The traditional pichoda, a must for a Kumaoni bride, is now seeing a revival in popularity. To a bride from Kumaon the pichoda is what a phulkari is to a bride from Punjab, the red cheli to Bengal, the turquoise-studded perak to a Ladakhi or the khara dupatta to a Hyderabadi.
When Sakshi Rawat draped the pichoda on her wedding day as she took the vows with a certain Mahendra Singh Dhoni, this customary piece of apparel from the quiet hills of Kumaon was in the spotlight for a day. The hyperventilating electronic media went to great lengths, explaining the traditions of a Kumaoni wedding and the significance of the pichoda. A relatively unknown entity outside the frontiers of its state, on its home grounds it needs no introduction, as it is part of every bridal trousseau.
To a bride from Kumaon the pichoda is what a phulkari is to a bride from Punjab, the red cheli to Bengal, the turquoise-studded perak to a Ladakhi or the khara dupatta to a Hyderabadi. It's a symbol of a married woman and, according to custom, to be worn during festive social gatherings and religious occasions. Usually it's presented to the bride by her family and, in some cases, by her in-laws as well.
Rudimentary yet celebratory in appearance, a pichoda is worn over the sari and is essentially a broad cotton stole with a saffron base colour embossed with brick-red polka dots. These are sequentially placed around its most significant central feature, the swastika, which is artistically created and dressed with ritualistic representations as the conch shell, sun, bell and moon. A variety of floral or paisley patterns running along the border or on either ends are other highlights. Contemporary versions have their surfaces further embellished with zari (golden thread) trimmings, an assortment of metal ornamentations, wood beads, sequins etc.
The true essence of a pichoda lies in the art of dyeing and printing. The real-value ones are those still made traditionally with vegetable colours and then hand printed. Though rapid colours have taken over the two processes and commercialisation has seen machine-made clones fill the market, what still draws the discerning eye is the hand-made pichoda.
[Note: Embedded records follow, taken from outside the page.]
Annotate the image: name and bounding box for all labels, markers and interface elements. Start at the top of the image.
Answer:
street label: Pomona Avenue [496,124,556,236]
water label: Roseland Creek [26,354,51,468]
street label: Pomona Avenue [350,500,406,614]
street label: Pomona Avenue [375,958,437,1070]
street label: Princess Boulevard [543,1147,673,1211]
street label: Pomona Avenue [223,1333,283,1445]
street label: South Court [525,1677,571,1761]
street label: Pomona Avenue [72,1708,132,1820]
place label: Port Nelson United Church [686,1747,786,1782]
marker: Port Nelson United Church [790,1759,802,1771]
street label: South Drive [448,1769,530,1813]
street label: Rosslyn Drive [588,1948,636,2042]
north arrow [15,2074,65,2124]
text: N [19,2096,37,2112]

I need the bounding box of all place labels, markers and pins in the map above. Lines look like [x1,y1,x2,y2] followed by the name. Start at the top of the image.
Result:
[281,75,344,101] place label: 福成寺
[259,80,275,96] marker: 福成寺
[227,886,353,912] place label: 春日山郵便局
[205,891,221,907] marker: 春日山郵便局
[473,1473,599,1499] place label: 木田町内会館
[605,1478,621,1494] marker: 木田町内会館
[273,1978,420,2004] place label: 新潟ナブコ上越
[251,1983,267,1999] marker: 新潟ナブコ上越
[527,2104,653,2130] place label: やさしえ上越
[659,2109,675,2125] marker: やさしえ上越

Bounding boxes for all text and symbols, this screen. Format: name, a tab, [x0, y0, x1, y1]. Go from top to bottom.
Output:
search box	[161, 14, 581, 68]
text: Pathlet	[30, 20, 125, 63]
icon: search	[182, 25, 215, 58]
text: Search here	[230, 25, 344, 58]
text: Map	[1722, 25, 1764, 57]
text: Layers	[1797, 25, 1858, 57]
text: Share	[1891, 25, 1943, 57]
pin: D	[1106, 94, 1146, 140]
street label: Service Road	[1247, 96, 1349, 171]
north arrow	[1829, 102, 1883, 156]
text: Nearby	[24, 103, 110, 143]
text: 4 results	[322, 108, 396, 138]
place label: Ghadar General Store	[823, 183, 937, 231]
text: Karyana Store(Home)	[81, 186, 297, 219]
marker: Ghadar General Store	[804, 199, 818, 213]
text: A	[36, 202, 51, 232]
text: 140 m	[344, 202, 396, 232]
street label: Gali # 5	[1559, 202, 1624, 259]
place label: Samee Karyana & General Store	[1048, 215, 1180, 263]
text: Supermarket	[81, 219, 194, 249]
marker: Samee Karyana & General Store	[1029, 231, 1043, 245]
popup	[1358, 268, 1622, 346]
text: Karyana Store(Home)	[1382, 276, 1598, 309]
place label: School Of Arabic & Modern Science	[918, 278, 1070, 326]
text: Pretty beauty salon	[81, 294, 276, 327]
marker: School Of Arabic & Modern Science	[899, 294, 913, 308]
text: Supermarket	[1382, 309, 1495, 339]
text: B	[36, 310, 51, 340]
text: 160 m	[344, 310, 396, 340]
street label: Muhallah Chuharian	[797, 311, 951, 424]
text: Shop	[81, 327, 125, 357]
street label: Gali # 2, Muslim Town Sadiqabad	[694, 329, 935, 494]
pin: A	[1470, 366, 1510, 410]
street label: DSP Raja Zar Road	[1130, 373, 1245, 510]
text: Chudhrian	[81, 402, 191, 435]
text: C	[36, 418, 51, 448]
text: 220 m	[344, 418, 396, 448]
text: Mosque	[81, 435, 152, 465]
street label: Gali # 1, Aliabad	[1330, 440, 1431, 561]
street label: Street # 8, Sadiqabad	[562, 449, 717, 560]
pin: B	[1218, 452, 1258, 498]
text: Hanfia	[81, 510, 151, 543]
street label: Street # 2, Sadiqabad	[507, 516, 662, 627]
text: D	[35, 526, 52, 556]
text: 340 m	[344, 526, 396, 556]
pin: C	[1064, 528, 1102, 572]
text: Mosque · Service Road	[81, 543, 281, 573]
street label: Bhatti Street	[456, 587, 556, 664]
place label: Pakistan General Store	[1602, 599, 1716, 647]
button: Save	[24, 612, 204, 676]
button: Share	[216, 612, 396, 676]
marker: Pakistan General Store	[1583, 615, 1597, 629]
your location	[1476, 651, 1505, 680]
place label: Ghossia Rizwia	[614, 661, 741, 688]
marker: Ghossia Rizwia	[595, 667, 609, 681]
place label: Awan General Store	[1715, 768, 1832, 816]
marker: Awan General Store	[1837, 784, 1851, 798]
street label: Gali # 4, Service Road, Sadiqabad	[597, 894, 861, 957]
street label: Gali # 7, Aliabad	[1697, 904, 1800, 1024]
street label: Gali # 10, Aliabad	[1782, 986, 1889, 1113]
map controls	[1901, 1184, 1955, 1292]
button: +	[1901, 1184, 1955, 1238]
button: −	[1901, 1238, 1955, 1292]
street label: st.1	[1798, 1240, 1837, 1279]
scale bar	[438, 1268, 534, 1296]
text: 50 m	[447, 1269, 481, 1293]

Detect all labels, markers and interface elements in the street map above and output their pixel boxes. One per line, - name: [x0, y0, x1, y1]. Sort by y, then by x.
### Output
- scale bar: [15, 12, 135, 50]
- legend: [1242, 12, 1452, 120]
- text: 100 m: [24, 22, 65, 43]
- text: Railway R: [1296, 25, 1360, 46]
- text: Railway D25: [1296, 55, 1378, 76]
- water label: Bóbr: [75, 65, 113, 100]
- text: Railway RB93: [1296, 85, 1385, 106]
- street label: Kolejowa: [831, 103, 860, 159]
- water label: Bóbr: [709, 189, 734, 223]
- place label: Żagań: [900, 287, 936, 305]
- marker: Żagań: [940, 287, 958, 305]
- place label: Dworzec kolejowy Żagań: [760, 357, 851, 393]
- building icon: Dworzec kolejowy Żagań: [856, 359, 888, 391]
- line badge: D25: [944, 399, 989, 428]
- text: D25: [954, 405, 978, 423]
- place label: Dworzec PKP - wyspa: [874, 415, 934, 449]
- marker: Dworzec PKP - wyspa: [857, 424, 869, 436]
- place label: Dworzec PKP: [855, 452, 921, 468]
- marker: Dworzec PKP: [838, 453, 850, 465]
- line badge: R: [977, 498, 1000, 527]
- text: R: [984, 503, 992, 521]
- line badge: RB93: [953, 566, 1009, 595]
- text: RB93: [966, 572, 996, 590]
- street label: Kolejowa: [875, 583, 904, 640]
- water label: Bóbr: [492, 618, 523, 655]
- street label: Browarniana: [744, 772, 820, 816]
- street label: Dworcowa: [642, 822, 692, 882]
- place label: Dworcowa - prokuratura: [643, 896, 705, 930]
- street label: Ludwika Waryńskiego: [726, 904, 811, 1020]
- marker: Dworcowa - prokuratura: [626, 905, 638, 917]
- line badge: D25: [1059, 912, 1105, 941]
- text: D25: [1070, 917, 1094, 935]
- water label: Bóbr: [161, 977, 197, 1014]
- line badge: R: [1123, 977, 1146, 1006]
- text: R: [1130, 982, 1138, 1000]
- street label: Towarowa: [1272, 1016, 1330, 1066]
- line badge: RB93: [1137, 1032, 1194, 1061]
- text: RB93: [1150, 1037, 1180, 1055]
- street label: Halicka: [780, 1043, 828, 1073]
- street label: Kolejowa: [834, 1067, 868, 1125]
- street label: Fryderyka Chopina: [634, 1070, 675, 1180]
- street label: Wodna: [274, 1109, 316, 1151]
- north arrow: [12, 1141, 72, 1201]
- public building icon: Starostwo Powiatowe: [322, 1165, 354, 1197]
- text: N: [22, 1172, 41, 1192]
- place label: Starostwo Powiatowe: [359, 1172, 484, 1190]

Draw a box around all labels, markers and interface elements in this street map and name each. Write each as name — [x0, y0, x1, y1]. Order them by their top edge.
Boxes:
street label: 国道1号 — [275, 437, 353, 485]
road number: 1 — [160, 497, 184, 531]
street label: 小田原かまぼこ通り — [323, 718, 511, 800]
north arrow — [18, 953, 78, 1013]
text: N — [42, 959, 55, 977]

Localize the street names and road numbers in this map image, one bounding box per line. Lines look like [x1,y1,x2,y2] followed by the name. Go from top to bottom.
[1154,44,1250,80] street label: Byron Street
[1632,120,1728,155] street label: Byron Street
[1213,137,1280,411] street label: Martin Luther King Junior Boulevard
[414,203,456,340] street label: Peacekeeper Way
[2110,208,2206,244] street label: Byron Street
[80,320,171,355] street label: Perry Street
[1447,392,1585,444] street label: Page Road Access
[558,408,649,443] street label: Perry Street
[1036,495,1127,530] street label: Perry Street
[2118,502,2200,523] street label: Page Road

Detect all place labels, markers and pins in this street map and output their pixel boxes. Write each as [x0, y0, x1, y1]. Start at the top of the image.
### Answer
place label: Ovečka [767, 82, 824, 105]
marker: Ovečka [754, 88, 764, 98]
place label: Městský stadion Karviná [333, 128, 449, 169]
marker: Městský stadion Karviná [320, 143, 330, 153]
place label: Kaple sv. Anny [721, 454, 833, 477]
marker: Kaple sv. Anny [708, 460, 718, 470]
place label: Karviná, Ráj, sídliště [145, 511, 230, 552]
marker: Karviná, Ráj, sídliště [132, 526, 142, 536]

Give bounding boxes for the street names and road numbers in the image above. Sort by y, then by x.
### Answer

Similar to other hand-printing styles across India, the creation of a pichoda too makes use of indigenous methods. To begin with, white cotton cloth —Lucknowi chikan is now in great demand —about 2.75x1.25 m is used as base material. To obtain the saffron colour, a paste is made from the root of the locally-growing kilmoda plant. A little turmeric powder is added to the paste, following which the mixture is diluted with water and left to stand for a few hours. After this begins the process of dyeing. This involves boiling the mixture along with the white cloth. Once the required colour has been reached, the cloth is dried in shade.
Meanwhile, the colour for printing is also readied. To obtain the brick red hue used for the pichoda's surface ornamentation, raw turmeric or alternately soaked dried turmeric is ground to a paste with lime. The blend is called pithiya and this too is diluted with water overnight, in a copper vessel, to let it reach a paint-like consistency. Next day, this mixture is used to print the now dry saffron cloth. An artisan ensures that no moisture is present in the base cloth for this would lead to smudging during printing.
Distinctively, the traditional ‘printing' process is different from regular block-printing methods. The pichoda's ‘printing' is done by hand and only three fingertips are used for the entire embossing, including the dots and symbols. At times the dots are made with a 25 paisa coin and it's amusing to see the ‘ tool' in a printer's workshop.
The pichoda makes use of two colours considered most auspicious in regional cultures of India. Also called rangeeli pichoda or ragai pichoda in the local dialect, the brick-red colour denotes energy (from the element fire) required for human existence, while saffron is a combination of all elements and represents a blend of the holy and the worldly.
The exercise of experimentation and giving a modern makeover to tradition, as seen across crafts in India, has touched the pichoda as well. Over the past few years, elements and colours of the pichoda have stepped beyond their use on drapes for ceremonial occasions, and have started appearing on accessories as bags, folders cushion covers, pouches etc. Its sacred connotation lends a degree of funk to the items that appeal to a different section of patrons who have begun using it commercially for purposes other than what tradition demands. For the local Kumaoni buyer, though, it will continue to appeal in its original structure as a ceremonial stole.